Pusha’s mixtape title is not to be confused with the envious brother who killed Abel in cold-blood, or the demon-spawn of hellfire and brimstone who fights with and against the Undertaker (or even the failed Peter Parker clone). He comes into form with the doing what he does best; which is speaking of that white, powdery goodness while dealing with his newfound fame and accolades. Throughout most of this tape there is a woman speaking in patois, a mix of well-known producers covering the Hip-Hop scene, and a fine number of features that complement their tracks.

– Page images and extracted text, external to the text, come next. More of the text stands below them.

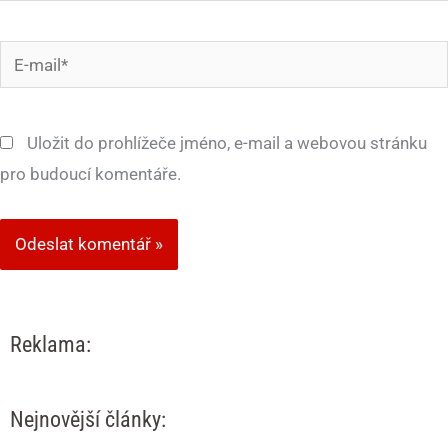
E-
mail*
Uložit do prohlížeče jméno, e-mail a webovou stránku
pro budoucí komentáře.
Reklama:
Nejnovější články: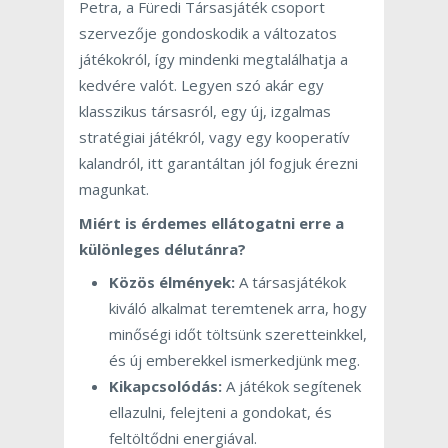
Petra, a Füredi Társasjáték csoport
szervezője gondoskodik a változatos
játékokról, így mindenki megtalálhatja a
kedvére valót. Legyen szó akár egy
klasszikus társasról, egy új, izgalmas
stratégiai játékról, vagy egy kooperatív
kalandról, itt garantáltan jól fogjuk érezni
magunkat.
Miért is érdemes ellátogatni erre a
különleges délutánra?
Közös élmények:
A társasjátékok
kiváló alkalmat teremtenek arra, hogy
minőségi időt töltsünk szeretteinkkel,
és új emberekkel ismerkedjünk meg.
Kikapcsolódás:
A játékok segítenek
ellazulni, felejteni a gondokat, és
feltöltődni energiával.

“Millions”, which is one of the few standout tracks on the tape, features a stationary Rick Ross verse and a furious Southside beat that was co-produced by Kanye West (or just had his name sprinkled on there because he’s Kanye). Young Chop does one better on the Shottas-inspired “Blocka”, which booms with haunting synths and claps and a hook from dancehall artist Popcaan. Pusha roams through like he is a drug kingpin, embracing his success and the eventual strife that comes with it. It can very well be the soundtrack of Tommy Vercetti’s post-Vice City life.

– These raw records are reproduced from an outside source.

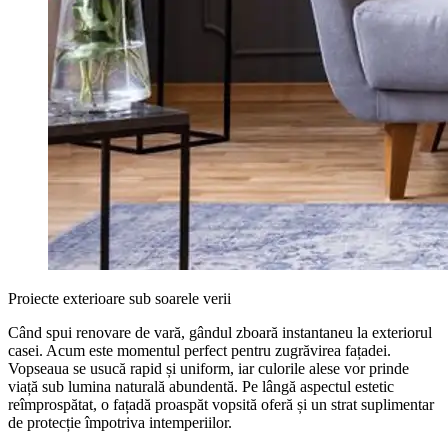
Proiecte exterioare sub soarele verii
Când spui renovare de vară, gândul zboară instantaneu la exteriorul
casei. Acum este momentul perfect pentru zugrăvirea fațadei.
Vopseaua se usucă rapid și uniform, iar culorile alese vor prinde
viață sub lumina naturală abundentă. Pe lângă aspectul estetic
reîmprospătat, o fațadă proaspăt vopsită oferă și un strat suplimentar
de protecție împotriva intemperiilor.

Interestingly enough, two of the most impressive tracks doesn’t have much of a performance by the main attraction himself. “Trust You” gives many an indirect introduction to Kevin Gates, the newest YMCMB pick-up. With the hook sounding like it came from the rhyme book of Future, it was the closing verse from Gates that outshines the two meddling ride-or-die outputs from Pusha. “Liva – Re-Up Gang Motivation”, doesn’t even feature Pusha T at all. Over an empowering choir beat crafted by !llmind, Re-Up’s Ab-Liva delivered an impassionate two minutes of bars that may possibly be the best verse on the tape.
Pusha does touches on his trial and tribulation story of bouncing through label anguish and revival on “Revolution”. A brief reunion of sorts with Pharrell, a carnival-esque piano loop circles around as T goes in introspectively, even speaking on Malice’s newfound faith. Feeling that his career has come full circle, Pusha is still looking to bring something new under the G.O.O.D. umbrella. Right now, he’s slowly branching himself away from the shadow of Jadakiss and Fabolous; two rappers that have a few strong singles and excellent feature spots only to fail when it comes to a body of work.
His hunger is still there and with the connections he has on his side, he’ll look to storm through with a stronger full-length.